This article in The New York Times covers the basic summary of the recent re-analysis that voluntary adult male circumcision in Africa can reduce the transmission of HPV to females. It has one inexcusable problem and an inference a thinking person should draw from it.
First, the problem:
Male circumcision, which has been shown to decrease a man’s risk of contracting the virus that causes AIDS, also appears to help protect his sexual partners against cervical cancer.
The study, led by researchers from Johns Hopkins University, did not last long enough to see how many women actually developed cancer; that can take years or decades.

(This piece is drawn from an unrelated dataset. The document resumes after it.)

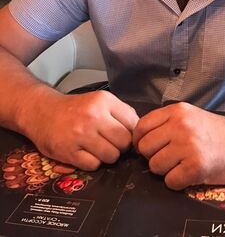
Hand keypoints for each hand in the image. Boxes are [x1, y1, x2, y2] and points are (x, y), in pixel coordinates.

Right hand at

HPV doesn’t appear in the article. Instead, voluntary adult male circumcision “appears” to help protect against cervical cancer. Yet, the reporter then states that the researchers didn’t actually study whether or not circumcision reduces the risk of cervical cancer because studying cancer can take years or decades. So why does the reporter write that circumcision protects against cervical cancer, rather than writing the actual suggestion that circumcision appears to reduce the risk of HPV transmission? HPV is not one virus, and not all strains cause cancer. This is irresponsible journalism based on the myth that circumcision is “good”.
Cervical cancer was once a major killer in wealthy countries, but because of Pap smears it is now much rarer. In poor countries, it kills almost 250,000 women a year, according to the National Cancer Institute.
Papilloma vaccines like Gardasil and Cervarix provide much greater protection than circumcision does, but they are too expensive for most poor countries.
Cervical cancer is now much rarer in the Western nations because we have methods to detect it earlier. It is also less likely to kill in the future because now there are non-surgical vaccines that provide much greater protection than circumcision. So, the findings aren’t nearly as impressive for the readers of The New York Times because there are better detection and prevention methods. And the target audience for circumcision among the readers of The New York Times are parents of infants today. Those children will grow up in the same world where better detection and prevention methods exist, and will likely improve further by the time they’re at risk for sexual transmission of HPV.
Medically and ethically, this finding is irrelevant to the question of whether or not parents should consider forcing circumcision on their children.